I tried to find a legal download of Bladerunner the other day, and got the
following:

1) Amazon.com geofenced it

2) Google Play won't let me download it (I have "bought" movies on Google Play
before, but like any digital play-for-now service they will eventually become
unavailable to me: I will no longer buy digital content I can't rip to an open
format, because temporary proprietary access is not what I'm looking for.)

3) iTunes doesn't have it

4) Amazon.ca doesn't do digital downloads of films, near as I can tell. They
certainly didn't have the one I was looking for.

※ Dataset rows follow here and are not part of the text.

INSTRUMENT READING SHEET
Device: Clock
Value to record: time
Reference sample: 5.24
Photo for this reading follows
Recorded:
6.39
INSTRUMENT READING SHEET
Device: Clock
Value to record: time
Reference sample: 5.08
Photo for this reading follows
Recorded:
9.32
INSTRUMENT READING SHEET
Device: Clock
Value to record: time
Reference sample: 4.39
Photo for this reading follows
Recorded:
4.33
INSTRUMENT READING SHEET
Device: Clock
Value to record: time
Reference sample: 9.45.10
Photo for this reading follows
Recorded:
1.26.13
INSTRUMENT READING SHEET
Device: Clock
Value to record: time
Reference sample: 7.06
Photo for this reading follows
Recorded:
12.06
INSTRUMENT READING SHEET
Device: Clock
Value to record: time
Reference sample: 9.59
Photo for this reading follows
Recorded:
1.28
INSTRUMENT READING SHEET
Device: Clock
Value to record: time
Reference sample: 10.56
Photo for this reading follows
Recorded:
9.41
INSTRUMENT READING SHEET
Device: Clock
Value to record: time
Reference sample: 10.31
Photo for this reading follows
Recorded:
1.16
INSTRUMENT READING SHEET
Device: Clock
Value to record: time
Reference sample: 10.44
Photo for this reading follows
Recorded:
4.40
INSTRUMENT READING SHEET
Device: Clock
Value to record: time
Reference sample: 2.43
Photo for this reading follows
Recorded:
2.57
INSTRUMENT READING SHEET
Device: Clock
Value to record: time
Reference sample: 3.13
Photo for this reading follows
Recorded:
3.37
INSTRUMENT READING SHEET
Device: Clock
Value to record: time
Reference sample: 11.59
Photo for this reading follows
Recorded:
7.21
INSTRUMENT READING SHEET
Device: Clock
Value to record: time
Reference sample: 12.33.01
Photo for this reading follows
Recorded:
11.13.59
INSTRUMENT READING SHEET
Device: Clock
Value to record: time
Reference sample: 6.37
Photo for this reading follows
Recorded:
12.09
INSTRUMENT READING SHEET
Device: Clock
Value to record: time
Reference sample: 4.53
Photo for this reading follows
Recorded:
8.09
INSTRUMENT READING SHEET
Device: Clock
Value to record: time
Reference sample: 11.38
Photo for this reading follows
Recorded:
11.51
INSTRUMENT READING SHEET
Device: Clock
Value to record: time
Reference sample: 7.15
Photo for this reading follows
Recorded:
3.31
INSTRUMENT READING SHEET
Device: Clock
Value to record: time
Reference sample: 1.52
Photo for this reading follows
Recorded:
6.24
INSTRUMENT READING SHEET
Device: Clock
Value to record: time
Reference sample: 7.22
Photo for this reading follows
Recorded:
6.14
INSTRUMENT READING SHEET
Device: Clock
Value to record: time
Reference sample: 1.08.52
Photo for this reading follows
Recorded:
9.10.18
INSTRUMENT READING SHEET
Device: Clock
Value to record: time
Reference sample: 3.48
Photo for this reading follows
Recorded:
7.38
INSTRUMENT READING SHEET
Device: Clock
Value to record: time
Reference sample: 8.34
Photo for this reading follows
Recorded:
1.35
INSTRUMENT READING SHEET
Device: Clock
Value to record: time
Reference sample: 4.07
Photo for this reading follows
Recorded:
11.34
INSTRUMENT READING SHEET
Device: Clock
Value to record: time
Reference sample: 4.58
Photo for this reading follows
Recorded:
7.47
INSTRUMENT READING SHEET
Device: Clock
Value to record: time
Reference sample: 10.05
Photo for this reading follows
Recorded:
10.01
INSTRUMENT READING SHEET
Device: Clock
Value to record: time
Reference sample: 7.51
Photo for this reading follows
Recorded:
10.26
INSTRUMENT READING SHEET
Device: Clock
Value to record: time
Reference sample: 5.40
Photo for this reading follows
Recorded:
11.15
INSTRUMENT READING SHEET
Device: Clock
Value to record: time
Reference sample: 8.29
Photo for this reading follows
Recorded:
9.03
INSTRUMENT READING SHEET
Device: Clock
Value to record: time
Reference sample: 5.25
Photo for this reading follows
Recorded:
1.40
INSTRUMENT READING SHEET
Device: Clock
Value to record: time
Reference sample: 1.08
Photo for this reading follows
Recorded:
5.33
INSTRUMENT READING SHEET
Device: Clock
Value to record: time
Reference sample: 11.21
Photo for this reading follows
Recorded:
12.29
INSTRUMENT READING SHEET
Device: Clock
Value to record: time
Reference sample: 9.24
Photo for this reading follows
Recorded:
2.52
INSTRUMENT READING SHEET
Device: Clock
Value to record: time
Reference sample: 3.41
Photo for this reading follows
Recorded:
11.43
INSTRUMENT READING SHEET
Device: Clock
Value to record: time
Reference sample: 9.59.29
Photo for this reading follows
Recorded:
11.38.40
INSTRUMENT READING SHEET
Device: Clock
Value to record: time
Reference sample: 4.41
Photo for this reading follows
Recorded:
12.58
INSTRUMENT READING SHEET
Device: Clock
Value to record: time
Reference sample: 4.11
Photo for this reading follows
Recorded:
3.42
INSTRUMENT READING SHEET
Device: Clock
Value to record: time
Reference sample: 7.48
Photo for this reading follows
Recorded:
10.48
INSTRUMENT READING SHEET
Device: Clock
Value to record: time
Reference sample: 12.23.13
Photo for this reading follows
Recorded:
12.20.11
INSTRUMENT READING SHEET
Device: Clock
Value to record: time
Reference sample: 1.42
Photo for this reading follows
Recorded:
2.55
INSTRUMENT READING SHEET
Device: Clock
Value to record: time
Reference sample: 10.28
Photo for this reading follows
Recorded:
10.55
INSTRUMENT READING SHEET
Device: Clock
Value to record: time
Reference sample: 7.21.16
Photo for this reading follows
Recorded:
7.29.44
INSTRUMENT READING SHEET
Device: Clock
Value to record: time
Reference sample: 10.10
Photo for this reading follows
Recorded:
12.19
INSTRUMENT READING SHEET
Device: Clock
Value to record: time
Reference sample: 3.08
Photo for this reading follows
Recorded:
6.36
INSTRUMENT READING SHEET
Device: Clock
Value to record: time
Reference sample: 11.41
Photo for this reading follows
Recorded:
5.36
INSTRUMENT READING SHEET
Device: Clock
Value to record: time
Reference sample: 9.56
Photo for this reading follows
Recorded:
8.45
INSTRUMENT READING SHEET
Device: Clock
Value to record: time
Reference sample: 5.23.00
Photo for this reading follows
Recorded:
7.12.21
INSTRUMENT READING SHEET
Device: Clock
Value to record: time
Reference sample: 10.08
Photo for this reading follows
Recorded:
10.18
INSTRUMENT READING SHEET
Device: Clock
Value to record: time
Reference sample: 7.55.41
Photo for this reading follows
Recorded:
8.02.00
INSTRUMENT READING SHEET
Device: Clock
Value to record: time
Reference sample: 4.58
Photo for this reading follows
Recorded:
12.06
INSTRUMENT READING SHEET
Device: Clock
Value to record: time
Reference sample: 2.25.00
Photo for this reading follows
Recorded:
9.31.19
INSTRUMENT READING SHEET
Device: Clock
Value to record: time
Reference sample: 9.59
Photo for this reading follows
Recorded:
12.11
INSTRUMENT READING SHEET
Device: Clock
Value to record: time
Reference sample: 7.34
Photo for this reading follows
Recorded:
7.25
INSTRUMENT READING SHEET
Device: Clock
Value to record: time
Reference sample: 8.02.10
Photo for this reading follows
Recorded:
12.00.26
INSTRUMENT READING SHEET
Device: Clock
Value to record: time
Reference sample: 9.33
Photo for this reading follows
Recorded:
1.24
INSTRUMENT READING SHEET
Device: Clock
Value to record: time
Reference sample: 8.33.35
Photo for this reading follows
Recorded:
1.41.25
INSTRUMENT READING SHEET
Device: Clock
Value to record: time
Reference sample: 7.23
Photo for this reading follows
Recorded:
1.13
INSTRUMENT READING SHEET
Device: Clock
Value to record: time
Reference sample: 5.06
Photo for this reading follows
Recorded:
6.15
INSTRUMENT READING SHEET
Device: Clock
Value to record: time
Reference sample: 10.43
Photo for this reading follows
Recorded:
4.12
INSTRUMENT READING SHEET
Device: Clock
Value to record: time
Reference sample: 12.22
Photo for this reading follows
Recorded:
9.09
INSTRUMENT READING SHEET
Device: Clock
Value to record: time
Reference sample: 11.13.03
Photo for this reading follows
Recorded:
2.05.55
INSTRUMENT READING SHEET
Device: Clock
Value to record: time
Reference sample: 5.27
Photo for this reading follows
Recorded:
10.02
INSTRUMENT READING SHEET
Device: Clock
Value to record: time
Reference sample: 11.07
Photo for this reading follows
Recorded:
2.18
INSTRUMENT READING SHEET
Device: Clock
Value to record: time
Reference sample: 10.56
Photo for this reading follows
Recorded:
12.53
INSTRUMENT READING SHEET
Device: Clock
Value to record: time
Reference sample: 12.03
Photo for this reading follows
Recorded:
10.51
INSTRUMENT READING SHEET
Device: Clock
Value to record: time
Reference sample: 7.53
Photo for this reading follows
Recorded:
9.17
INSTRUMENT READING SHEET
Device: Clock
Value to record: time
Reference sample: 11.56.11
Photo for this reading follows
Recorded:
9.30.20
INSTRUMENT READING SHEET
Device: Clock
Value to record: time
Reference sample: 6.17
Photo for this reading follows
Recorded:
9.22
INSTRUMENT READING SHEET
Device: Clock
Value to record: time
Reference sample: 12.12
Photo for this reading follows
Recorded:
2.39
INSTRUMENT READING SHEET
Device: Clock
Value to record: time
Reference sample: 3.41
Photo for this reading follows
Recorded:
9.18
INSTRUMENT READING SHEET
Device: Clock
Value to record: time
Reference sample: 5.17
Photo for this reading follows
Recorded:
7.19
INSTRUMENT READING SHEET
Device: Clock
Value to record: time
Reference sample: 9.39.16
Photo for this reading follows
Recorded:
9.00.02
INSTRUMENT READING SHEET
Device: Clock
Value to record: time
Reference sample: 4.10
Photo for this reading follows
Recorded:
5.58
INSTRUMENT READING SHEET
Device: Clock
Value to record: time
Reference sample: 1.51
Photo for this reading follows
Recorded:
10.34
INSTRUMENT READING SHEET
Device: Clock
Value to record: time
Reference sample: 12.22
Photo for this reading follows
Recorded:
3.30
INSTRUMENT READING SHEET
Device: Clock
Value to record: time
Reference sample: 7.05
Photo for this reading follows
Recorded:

All I want to be able to do is pay for a legal digital copy of a film, and I
can't. I can buy a piece of plastic with the bits burned into it that I have
no device to play, but that's a ridiculous waste.

I didn't torrent the film... I just ended up saying, "Screw it. No sale for
me."

Business 101: _make it easy for customers to give you money_.

This is something that digital streaming companies (other than Netflix) have
not mastered.

------
themoonbus
Glad to hear it.

For the time being, for anyone with Amazon Prime, the HBO collection isn't
bad:
[http://www.amazon.com/b?node=9097393011](http://www.amazon.com/b?node=9097393011)

It's not nearly as complete or up-to-date as HBO go of course, but it has lot
of the most popular shows.

We have HBO go and actually use Amazon prime to watch HBO shows since Comcast
has yet to support logging into HBO go on PS3.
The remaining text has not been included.